Almost all of what we know about treating hepatitis C in people living with HIV comes from clinical trials exploring the safety and effectiveness of pegylated interferon plus ribavirin alone, with HCV protease inhibitors.
Unfortunately, we also know that pegylated interferon combined with ribavirin is less effective in coinfected people, compared with those living with hepatitis C but not HIV.
Responses to pegylated interferon/ribavirin treatment vary by HCV genotype: For HIV/HCV-coinfected people with HCV genotype 1, sustained virological response (SVR) rates in clinical trials ranged from 14 percent to 38 percent. For people with HCV genotypes 2 and 3, SVR rates in clinical trials have been between 44 percent and 73 percent.
Preliminary results from studies exploring the effectiveness of pegylated interferon and ribavirin plus either Incivek or Victrelis are available. According to these clinical trials, the addition of either protease inhibitor improves SVR rates by roughly 30 percent in people living with HIV and genotype 1 HCV.

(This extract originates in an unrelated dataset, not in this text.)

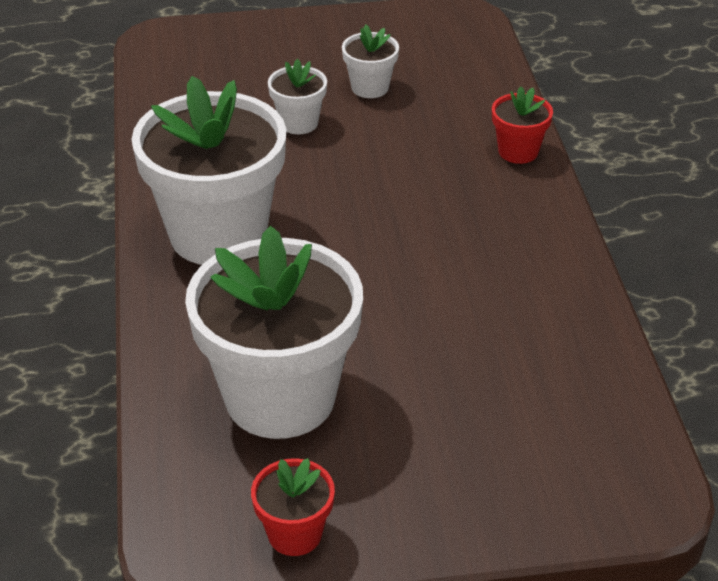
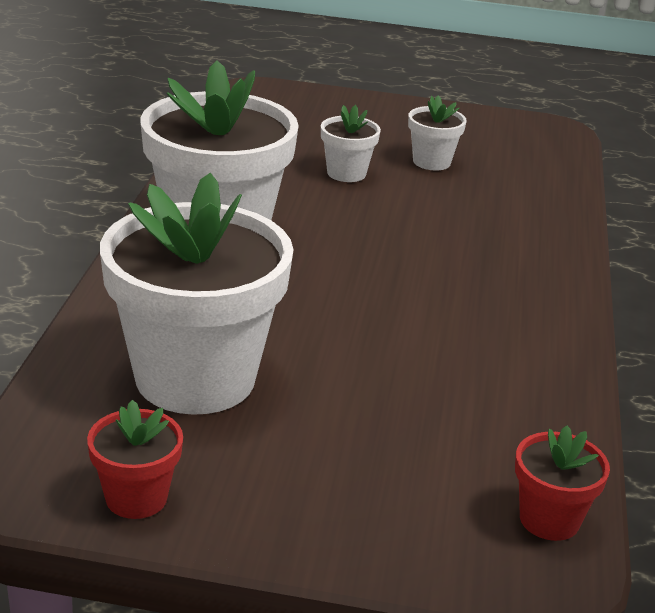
camera: 15 degrees right, 10 degrees down
(518, 151) = (556, 239): red flower pot -> red flower pot (549, 519)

HCV treatment is more likely to work for people with HIV when:
They have an RVR (HCV viral load is undetectable after four weeks of treatment).

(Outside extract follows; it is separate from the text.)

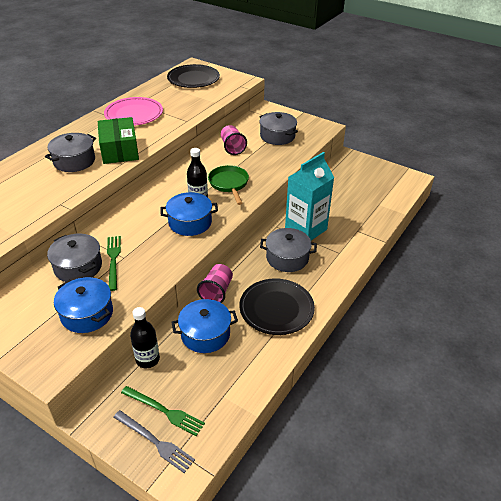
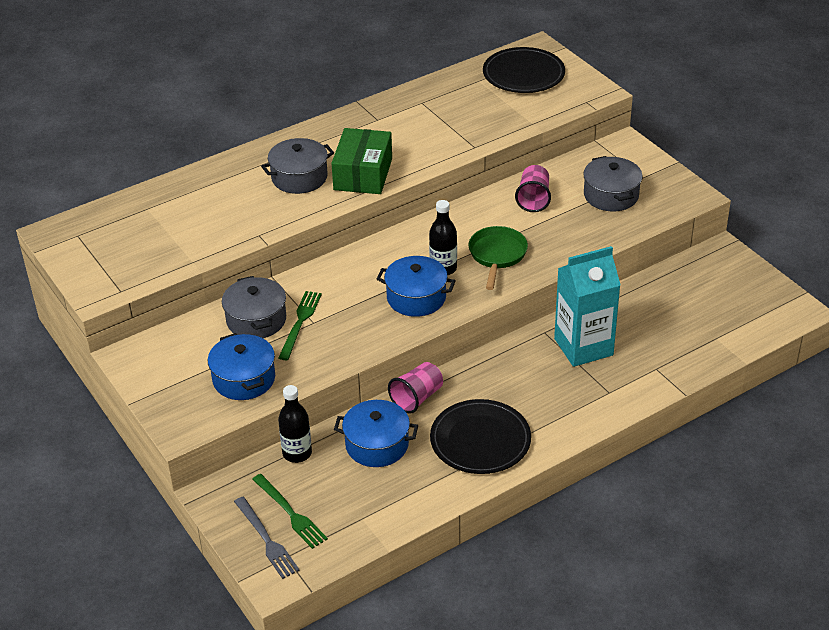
camera: 25 degrees right, 0 degrees up
(134, 114) = (408, 119): pink plate -> none
(287, 258) = (533, 380): grey pot -> none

They have a cEVR or pEVR (HCV is either undetectable or has dropped by at least 2 logs, which is 99 percent, by week 12). It is important for people to be evaluated after three months (12 weeks) on treatment. If their HCV viral load hasn’t dropped significantly, treatment is stopped since this indicates that they’re very unlikely to achieve a sustained response.

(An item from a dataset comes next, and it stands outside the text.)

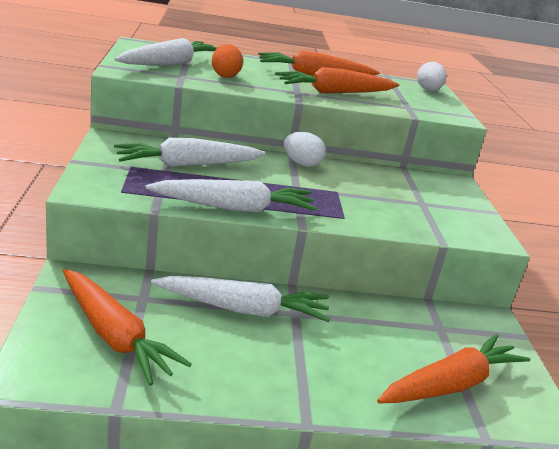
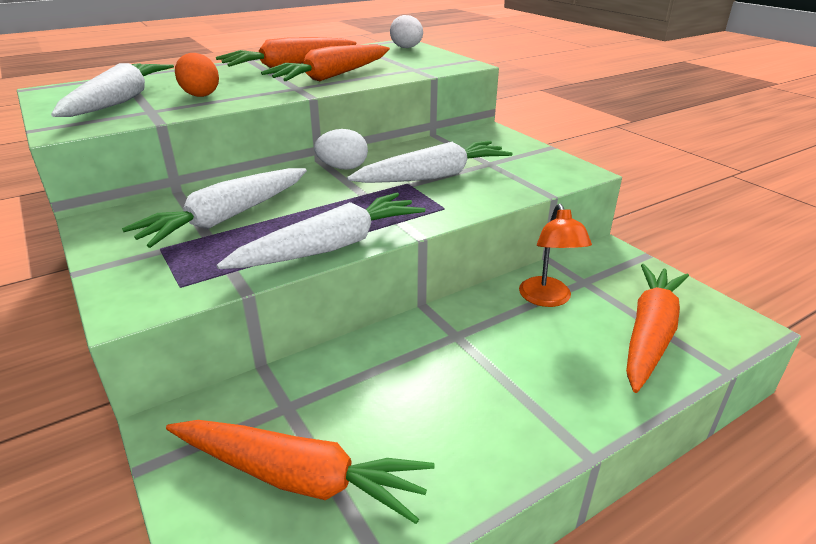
camera: 25 degrees left, 5 degrees up
(244, 309) = (405, 359): white carrot -> white carrot (433, 176)
(393, 324) = (547, 299): none -> orange lamp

They are given weight-based ribavirin, or at least 800 mg per day. However, ribavirin has a number of side effects, including low red and white blood cell counts, which appear to be worse in HIV-positive people. In turn, it can be challenging to remain on a high enough dose of ribavirin to push HCV viral load to undetectable—and to keep it there.
They properly manage the side effects.